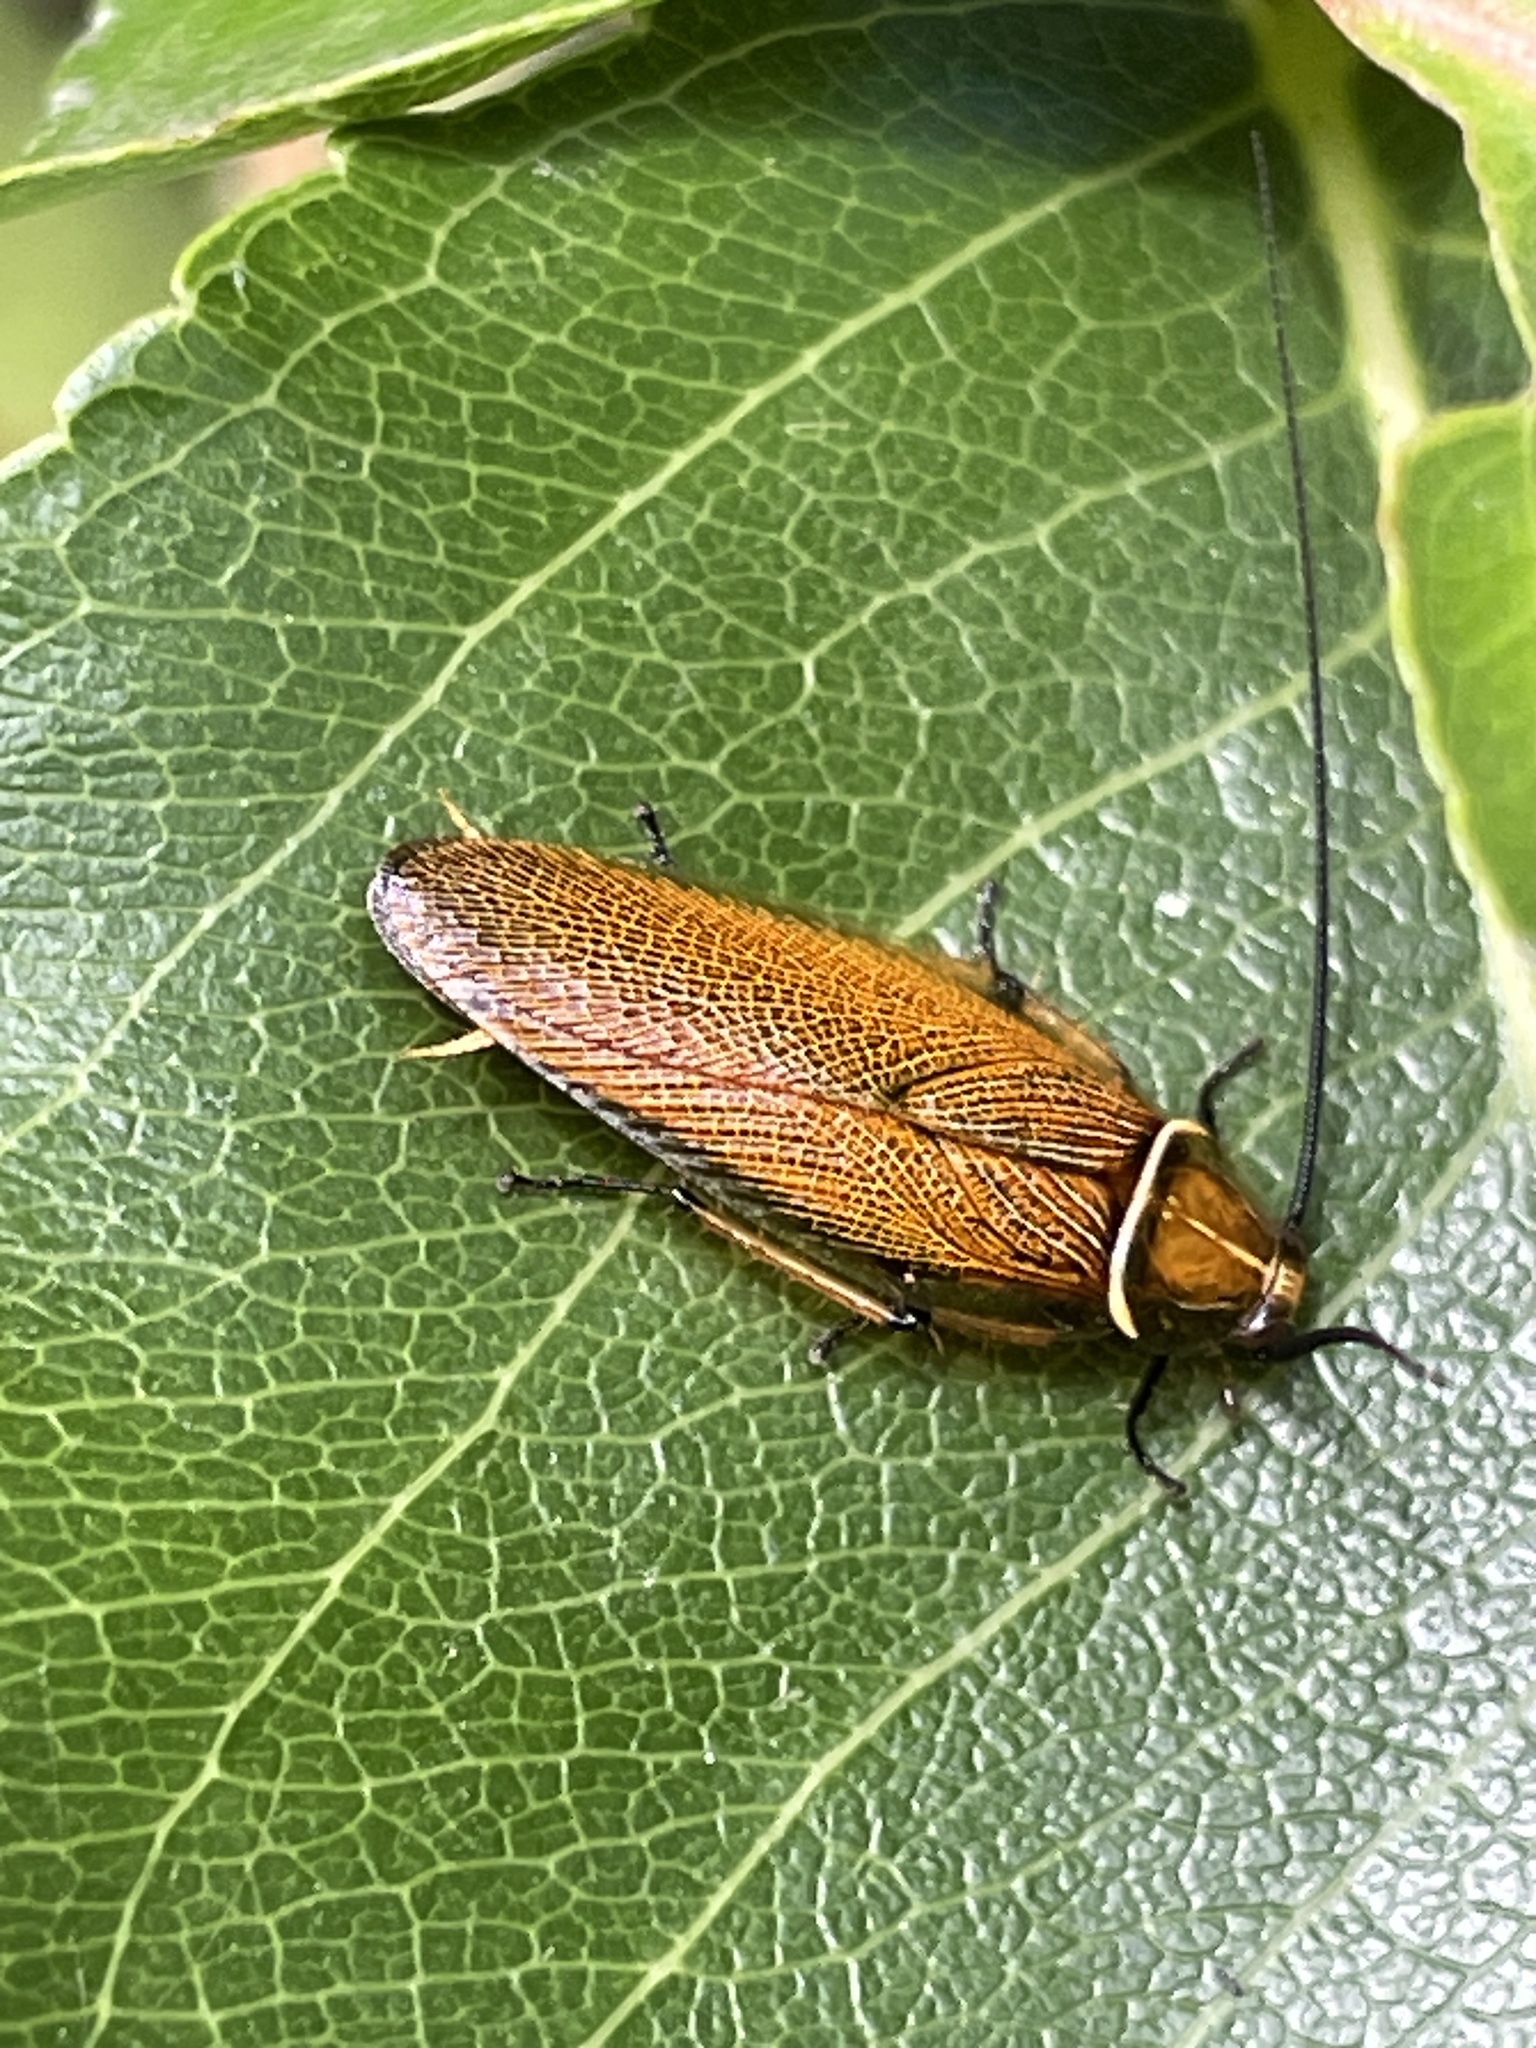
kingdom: Animalia
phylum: Arthropoda
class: Insecta
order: Blattodea
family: Ectobiidae
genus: Balta
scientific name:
···
● WHAT TO DO
Pull every line of text from the listing above and copy it word for word, leaving out the pictures.

● REPLY
kingdom: Animalia
phylum: Arthropoda
class: Insecta
order: Blattodea
family: Ectobiidae
genus: Balta
scientific name:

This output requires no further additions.